Most fans also probably don’t realize that Cal Poly, along with most of NCAA baseball, was ahead of the curve —this is their second season with a pitch clock.
This is probably the reason why junior pitcher Bryce Warrecker doesn’t notice it as much as one might think, despite the fact that he’s literally dictated by it every time he toes the rubber. The reason why is simple: practice, practice and more practice.
“When we were playing inter-squads before the season, we would [have] the pitch clock on there,” Warrecker said. “Coach Lee’s done a good job of making sure all the pitchers and position players know exactly what we need to do.”
Warrecker said that it’s that practice which has helped him not worry about the pitch clock as much when he’s on the mound.
“In terms of preparation, [I’ve] been preparing before the season…so moving into my starts, it’s just not really in my mind,” Warrecker said.
This isn’t to say that he isn’t aware of the potential issues that could arise from the pitch clock — both for pitchers and hitters.

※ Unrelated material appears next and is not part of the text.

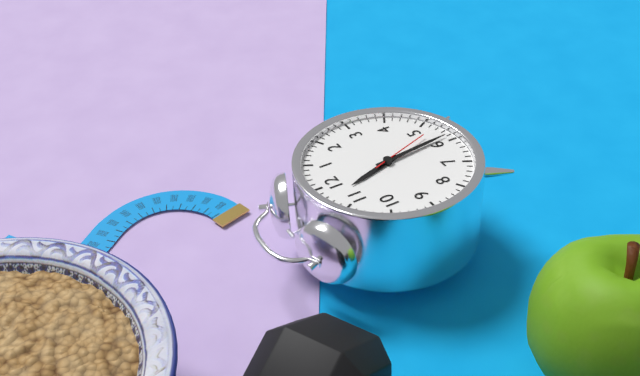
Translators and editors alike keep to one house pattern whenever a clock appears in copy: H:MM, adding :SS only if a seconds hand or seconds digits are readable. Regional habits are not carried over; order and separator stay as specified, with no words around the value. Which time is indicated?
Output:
11:29:27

In fact, the things he’s noticing are already poking holes in the clock’s intended purpose at the big league level: pace of play.
“I think pace of play has probably increased, [but] there’s been interesting times where we have to step off and maybe pick off to a base to reset the clock, which might be the opposite of speeding up the game at certain times,” Warrecker said.

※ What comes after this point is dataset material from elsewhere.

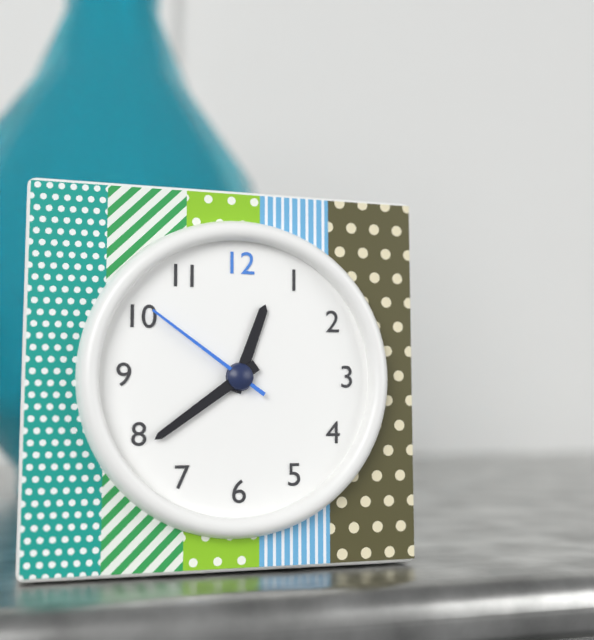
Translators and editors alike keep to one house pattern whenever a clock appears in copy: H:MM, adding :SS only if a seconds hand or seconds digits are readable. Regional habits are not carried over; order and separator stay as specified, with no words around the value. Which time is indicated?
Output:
12:39:51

The potential problems with the relatively new rules are also something that head coach Larry Lee is concerned with — and has been since they were first introduced prior to the start of the NCAA baseball season last year.
However, Lee is a bit more vocal about his concerns compared to his ace.

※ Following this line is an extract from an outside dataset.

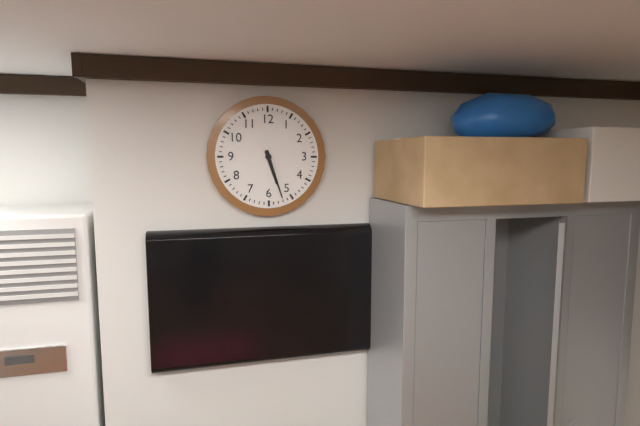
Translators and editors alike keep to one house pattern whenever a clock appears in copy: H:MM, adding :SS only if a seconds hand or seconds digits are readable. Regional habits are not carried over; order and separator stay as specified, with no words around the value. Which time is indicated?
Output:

“When [the rules] first came out, they had the head coaches of the Big West and the umpiring supervisor on a Zoom,” Lee said. “Even just hearing the information for the first time…three different times within the presentation of these new rules, I said, ‘well what if this, this or this happens?’ And they didn’t have answers.”
However, while Lee does admit that both the NCAA and Major League Baseball are doing a much better job enforcing the rules – this is especially true in the Big Leagues, where so far, they are doing exactly what they were designed to with most games are now less than 2 1/2 hours – he still isn’t sure if he’s convinced that they’re going to work long-term.
“There’s always ways of getting around it,” Lee said. “But as long as it speeds up the game, great. I just want to make sure that it’s even for both batter and pitcher.”
Something Warrecker and his coach agree on wholeheartedly is that the competitiveness in the game is better and the clock is only going to help college players prepare for the pros.
“It’s a good thing for us to get used to, for those that want to play professional baseball moving forward. And again, it’s just going to be part of the game,” Warrecker said.
In fact, Warrecker has begun to notice tendencies by Major League pitchers that he could add to his own game at Cal Poly.
“I’ve seen guys like Max Scherzer who really want to take advantage of it and mess with guys’ timing,” Warrecker said. “I think that’s really competitive and a really cool part of the game being introduced that wasn’t there before. So for us to be a part of that too is a cool thing.”
Of course, there are still many questions about the pitch clock that don’t — and won’t— have an answer until much later in the season.
So for now, all that those within the game can do is continue to play, and hope that ‘the more things change, the more they stay the same’ applies to the National Pastime as well.